2015 年 17 巻 2 号 p. 116-122
歯科医が認知症に関する知識や歯科治療を行ううえで困難と感じている項目を抽出し、その背景要因を明らかにする探索的研究を行うことを目的に、相模原市内の歯科医療機関345ヵ所を対象に質問紙調査を行った。アンケートの回収数は102通、回収率は29.6%であった。
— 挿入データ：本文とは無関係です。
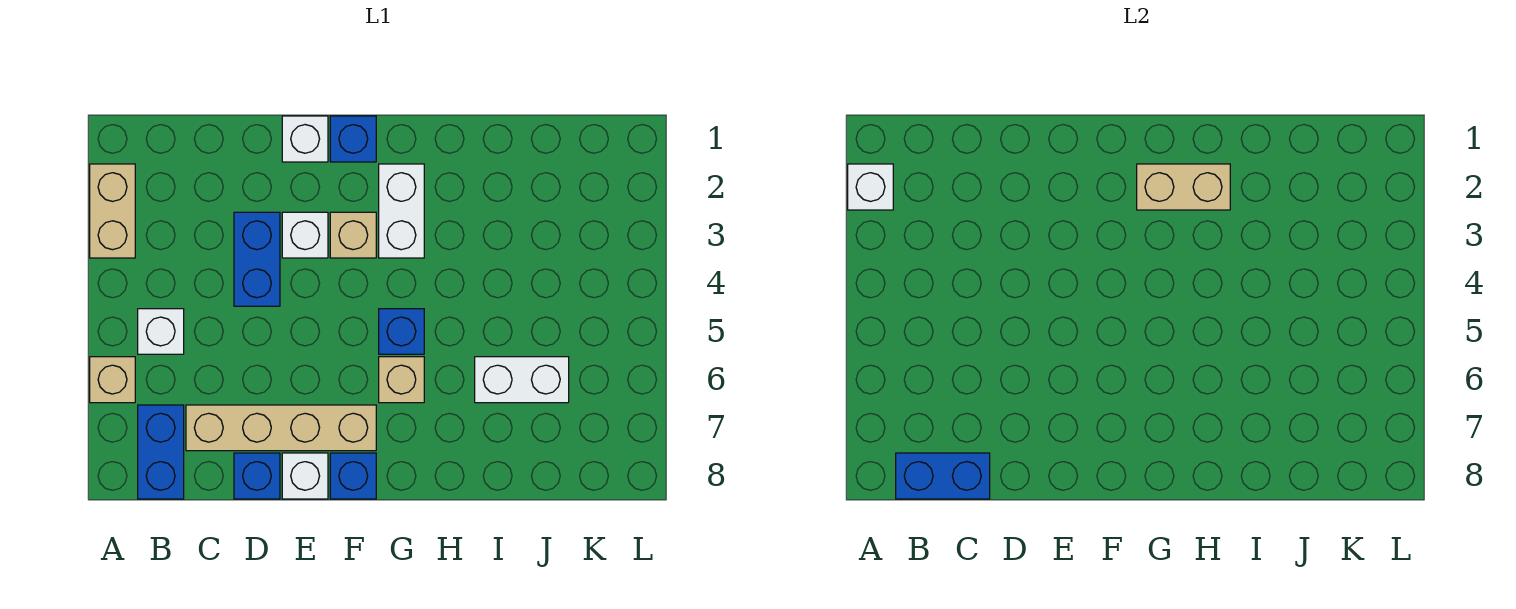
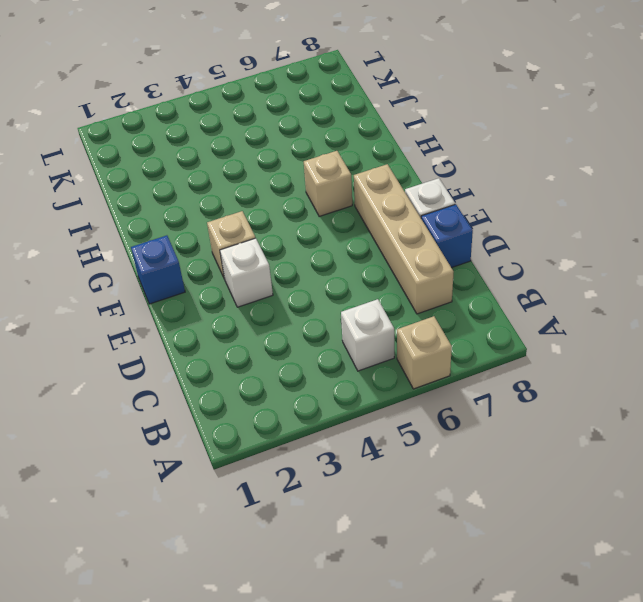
none -> tan 1x2 brick [90,164,135,258]
none -> blue 1x2 brick [138,405,184,499]
none -> blue 1x2 brick [234,212,280,306]

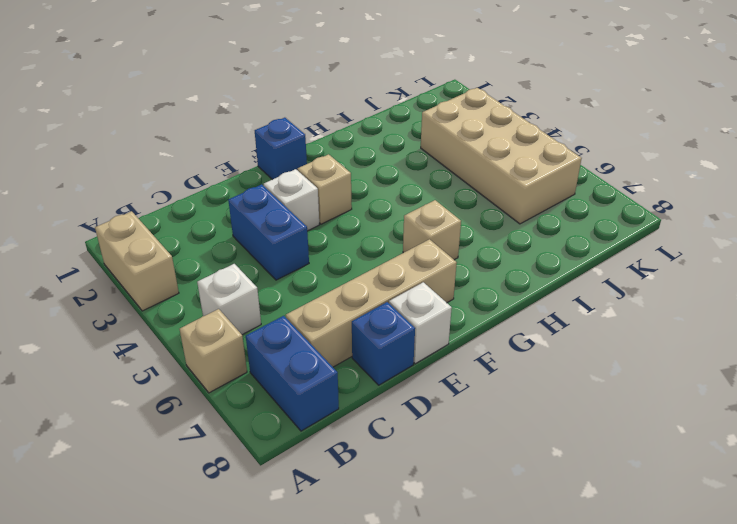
tan 2x4 brick [421,88,582,224] -> white 1x2 brick [475,357,569,403]
none -> white 1x1 brick [282,116,328,162]
none -> blue 1x1 brick [330,453,376,499]
none -> white 1x2 brick [379,164,424,258]

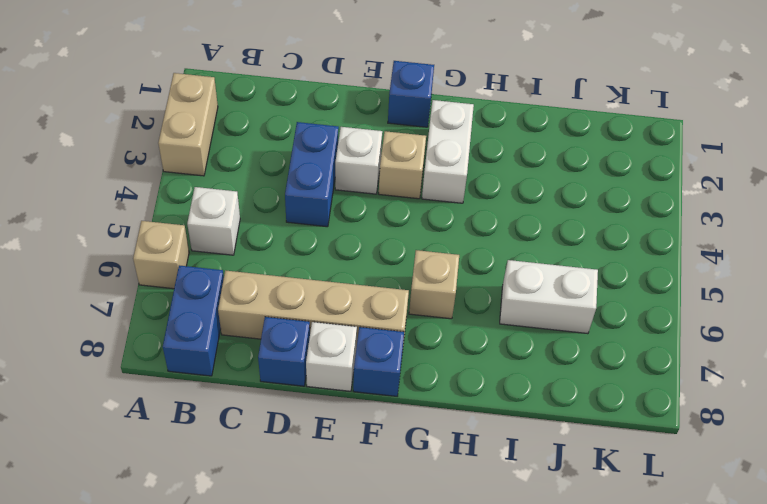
none -> white 1x1 brick [282,116,328,162]
none -> blue 1x1 brick [379,309,424,354]
none -> white 1x1 brick [848,164,893,210]

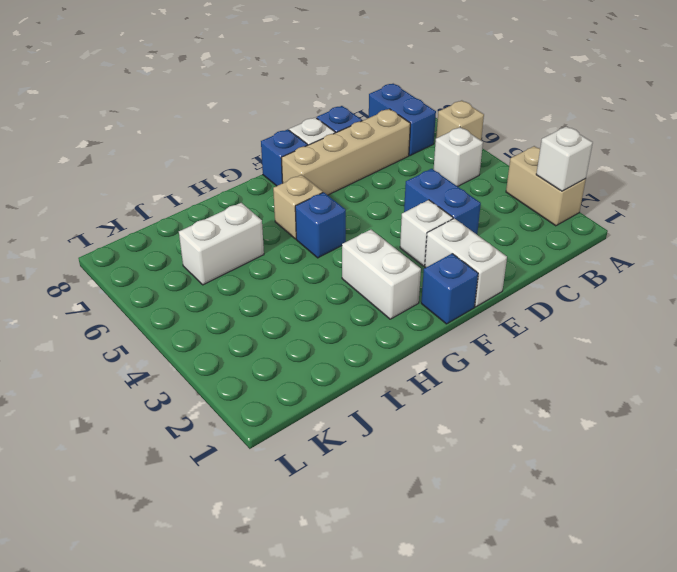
white 1x2 brick [425,218,507,307] -> white 1x1 brick [282,116,328,162]
none -> tan 1x1 brick [330,212,376,258]
none -> blue 1x2 brick [896,453,990,499]
none -> tan 1x2 brick [1137,164,1230,210]

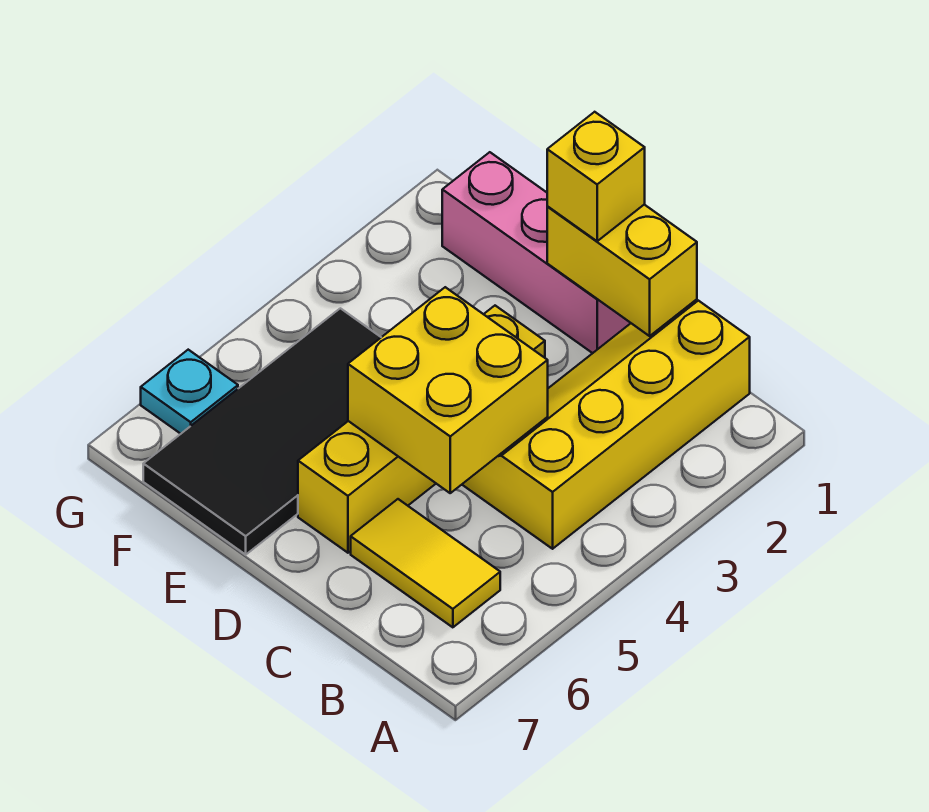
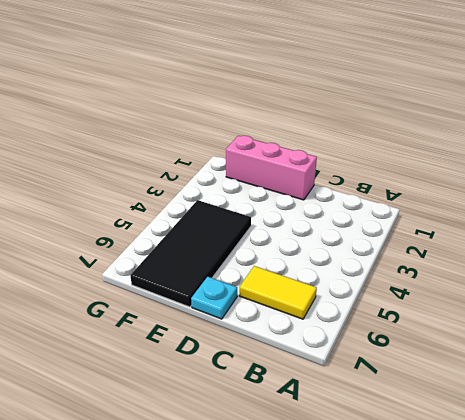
cyan 1x1 plate [191,277,237,319] -> cyan 1x1 plate moved to [141,350,238,434]
none -> yellow 2x4 slope [462,301,750,549]
none -> yellow 1x4 brick [298,306,545,553]

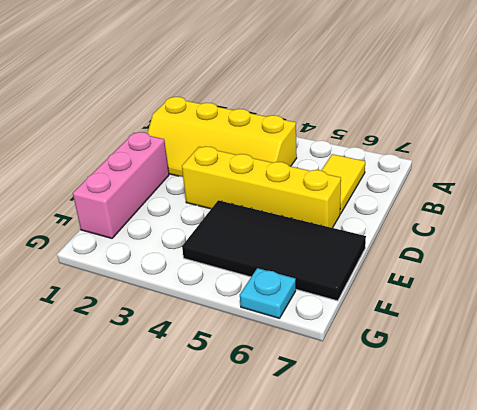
none -> yellow 1x2 brick [547,205,697,336]
none -> yellow 2x2 brick [348,287,548,493]

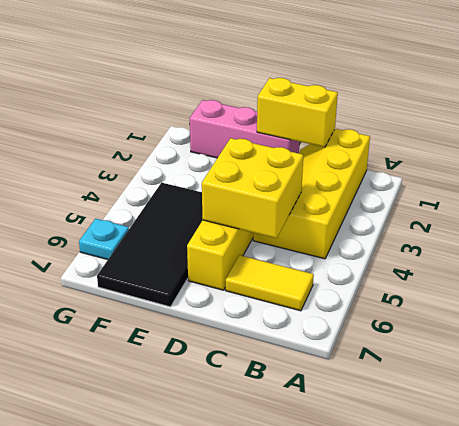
none -> yellow 1x1 brick [547,112,645,241]

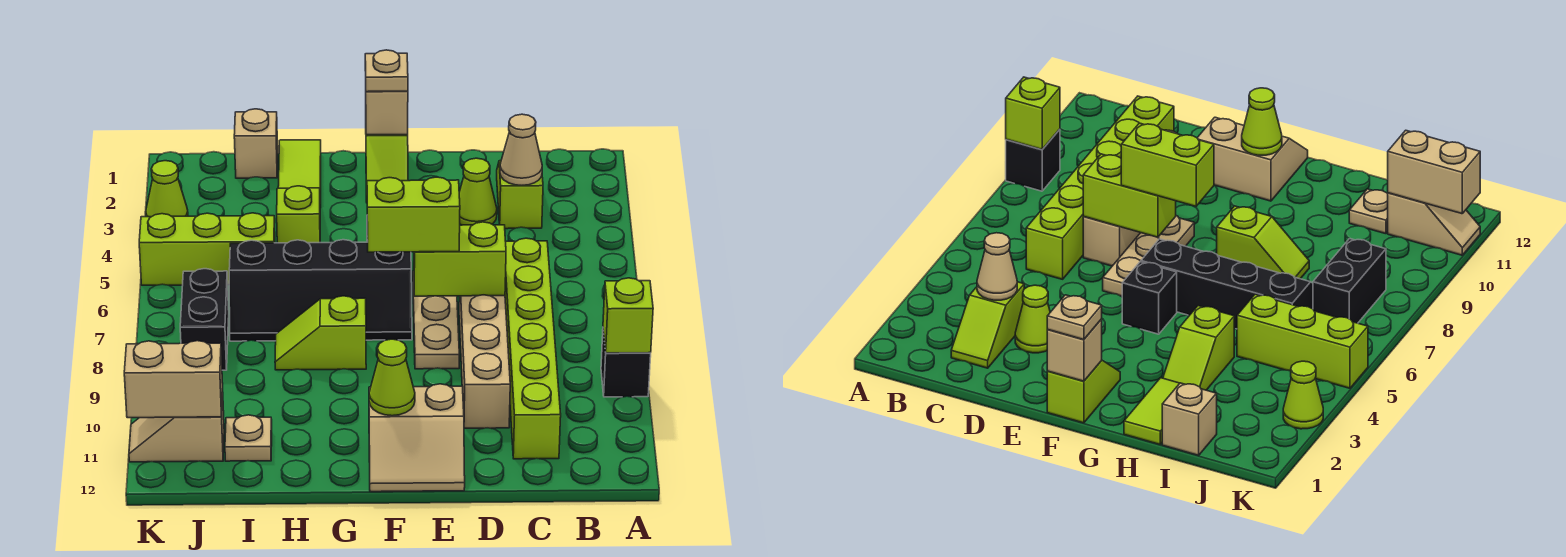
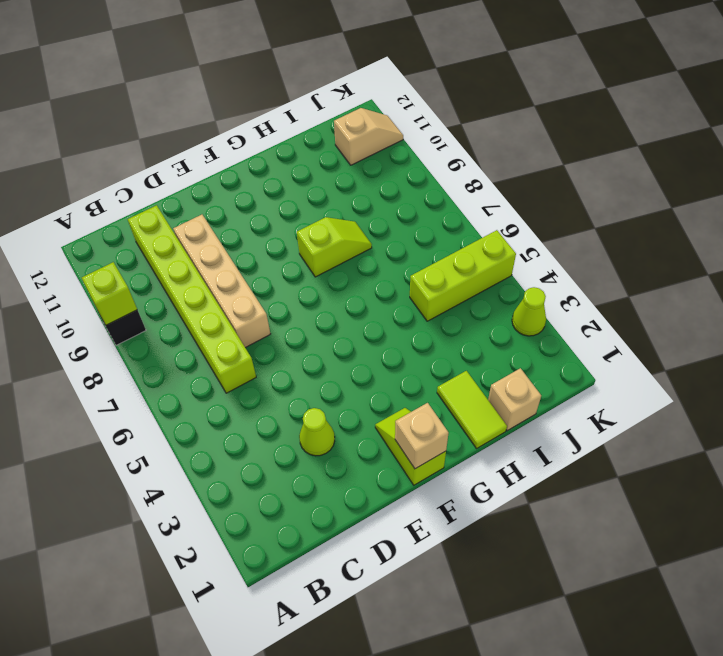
none -> lime 1x2 slope [497,161,543,229]
none -> tan 1x3 plate [413,271,459,369]
none -> tan 2x2 slope [369,384,465,492]

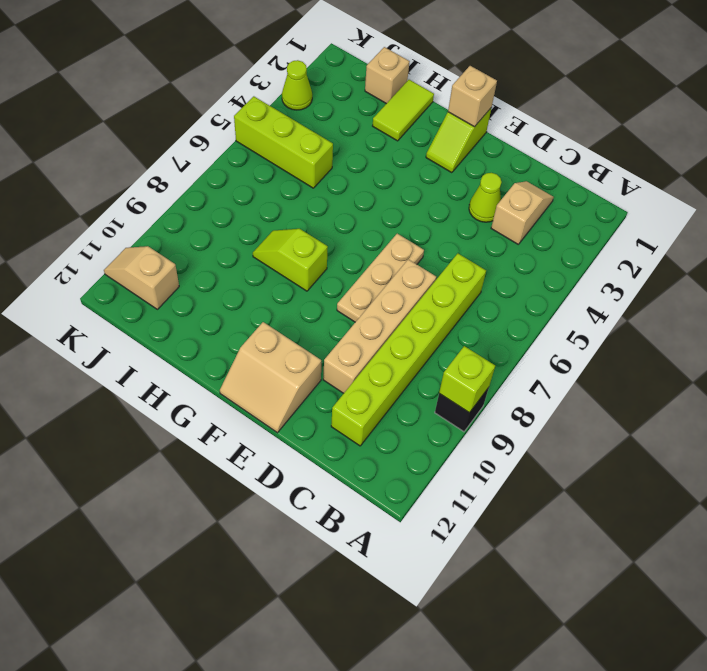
tan 1x2 slope [491,181,554,244] -> lime 1x2 slope [497,161,543,229]
none -> black 1x1 brick [1122,262,1177,334]
none -> black 2x4 slope [229,240,412,341]
none -> lime 1x2 slope [277,186,321,243]

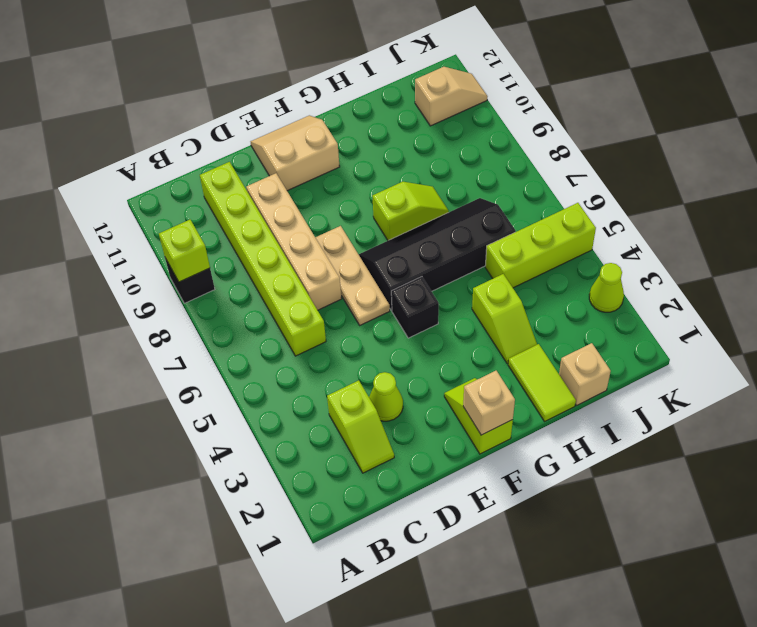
none -> tan 1x1 plate [225,415,272,461]
none -> black 1x2 brick [180,269,229,370]
none -> tan 1x1 cone [500,114,542,185]

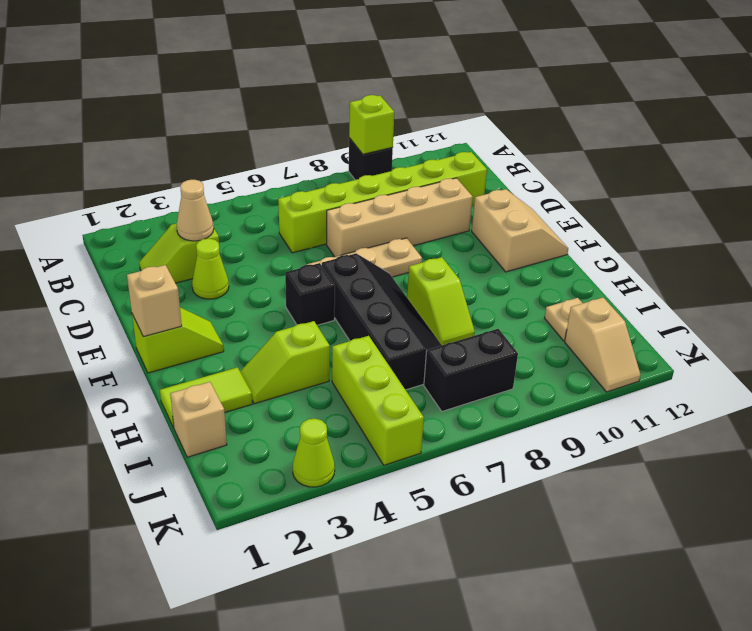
none -> lime 1x2 brick [414,222,506,296]
none -> lime 1x1 cone [369,339,415,416]
none -> tan 1x2 brick [124,341,223,418]

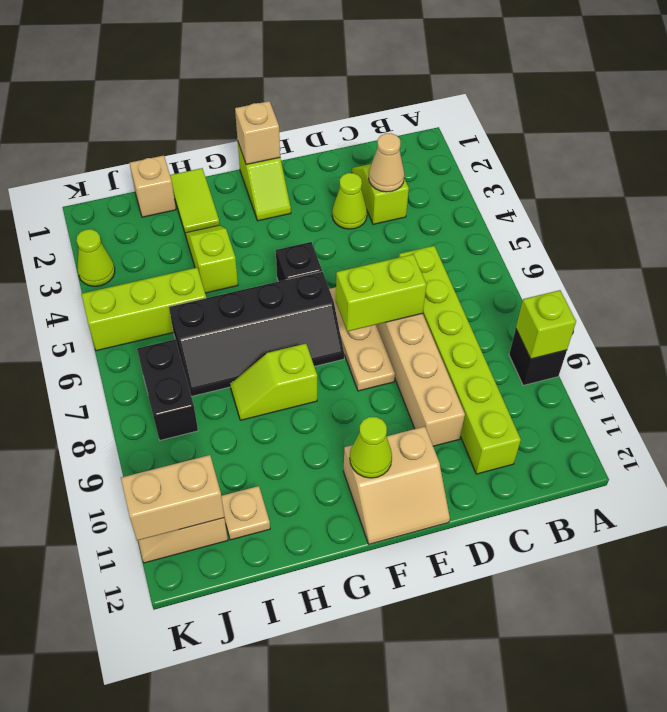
none -> lime 1x2 brick [367,177,460,252]
none -> tan 1x1 plate [365,50,408,92]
本調査において認知症に関して相談を受けたことがある歯科医は40%、認知症患者の歯科診療をしている歯科医は60%だった。また歯科医にとって認知症に関する相談を受けることや認知症患者を歯科医として診療する経験は、認知症に関する知識を習得することへの動機付けとなり、認知症患者への助言・対応が不安なくできていることに繋がっていると推測された。困った時にかかりつけ医・専門医(病院医師)に相談できることが、歯科医が認知症患者を診察するうえでの一助になっていたが、歯科医は認知症に関する病状や受療状況等を聴取することができておらず情報共有に課題を認めた。
一方で、歯科医は患者家族、かかりつけ医、専門医(病院医師)、保険薬局薬剤師等に口腔ケアの重要性が認知されていないと感じていた。また、歯科医自身も認知症に関する知識不足を認識しており、双方に研修の必要がある。
顔の見える関係の構築と情報共有が喫緊の課題であり、認知症地域連携クリニカルパスを活用していくことが解決の一助になると考えられた。